Heat up rainy days with durians!


It’s the season for the King of Fruits and C.K. LAM is fortunate enough to sample some of its finest species in a private orchard

DURIANS from Penang are very popular and the best time to enjoy them is from June to August.

However, this year, the season has arrived later due to changes in the weather.
Many people visit durian farms in Teluk Bahang, Pantai Aceh and Balik Pulau, with the latter the most popular.

Most farms are closed to the public and the few that entertain visitors are eco-tourism orientated.

We were fortunate to be allowed into the Pondok Upeh durian farm, one of the several private orchards in Balik Pulau operated by the Loh family.

Loh led us up a narrow path hemmed by fruit trees and wild vegetation.
We saw many trees laden with durian.

Apart from over 200 durian trees, Loh also grows mangosteen, rambutan, dragonfruit, jackfruit, langsat and Penang’s iconic nutmeg.

The trail included some steep climbs, so we appreciated a short stop at Loh’s house before continuing on to the orchard located on higher ground.

Along the way, he told us about the various types of durians.

He said older trees planted 25 years ago produced higher quality fruit with a stronger aroma and flavour.

The flesh is thicker and creamier than fruit from younger trees.
When durians fall to the ground, the impact often cracks the fruit open.

To prevent this, nets are set up and the fruits tied to branches with string.
After the tour, we returned to Loh’s house to try several varieties that he had reserved for us.

These fruits dropped from the trees the night before and were collected as early as 5am.

The variety we sampled include the Hor Loh, Ang Heh and Chaer Phoy.

Each had its own flavour, ranging from sweet to bittersweet.
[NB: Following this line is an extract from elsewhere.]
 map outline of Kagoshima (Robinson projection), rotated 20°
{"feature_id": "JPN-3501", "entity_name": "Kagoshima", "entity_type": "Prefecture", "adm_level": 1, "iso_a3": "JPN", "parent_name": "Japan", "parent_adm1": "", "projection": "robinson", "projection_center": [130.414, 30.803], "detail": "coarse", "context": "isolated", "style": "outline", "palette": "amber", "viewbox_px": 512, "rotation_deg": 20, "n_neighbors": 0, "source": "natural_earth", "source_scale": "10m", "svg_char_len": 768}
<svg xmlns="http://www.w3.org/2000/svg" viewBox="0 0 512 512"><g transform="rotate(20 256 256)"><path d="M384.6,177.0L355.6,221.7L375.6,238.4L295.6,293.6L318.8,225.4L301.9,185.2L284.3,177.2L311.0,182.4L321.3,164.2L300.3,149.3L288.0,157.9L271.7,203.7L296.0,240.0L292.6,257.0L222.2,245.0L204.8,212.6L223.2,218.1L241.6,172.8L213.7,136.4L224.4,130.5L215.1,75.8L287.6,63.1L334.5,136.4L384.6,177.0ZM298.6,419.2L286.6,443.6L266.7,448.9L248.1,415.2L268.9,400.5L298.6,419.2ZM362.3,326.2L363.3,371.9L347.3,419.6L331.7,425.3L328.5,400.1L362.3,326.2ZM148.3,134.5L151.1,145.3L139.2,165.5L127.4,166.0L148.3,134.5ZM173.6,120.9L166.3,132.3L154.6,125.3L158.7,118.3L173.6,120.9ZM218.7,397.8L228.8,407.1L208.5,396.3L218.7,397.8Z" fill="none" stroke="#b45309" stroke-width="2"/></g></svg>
All were fleshy and finger-licking good!
The Hor Loh (Water Gourd) is very soft and creamy in texture.

This is a sweet durian.

The aromatic, orange-red flesh of the Ang Heh (Red Prawn) with its bittersweet taste is a favourite among durian lovers.

But it’s expensive.

The Chaer Phoy (Green Skin)’s pale yellow soft creamy flesh might not look appealing, but it’s very tasty, though a tad dry and only slightly sweet.

Loh’s mother makes durian kuih.

The 70-year-old woman spends hours to constantly stir the mixture to prevent it from getting burnt.

Made without preservatives, the kuih costs RM7 per roll.
From Loh’s house we can see the spectacular seaview and the township of Teluk Bahang.

The air here is much cooler, fresher and rejuvenating.

Call Loh before visiting as he might not have any durians for the day.
Most of the fruit are already allocated for sale to traders in the city and for visitors who have made special orders.

For those not familiar with the location, Loh will arrange for a guide to lead you to the farm.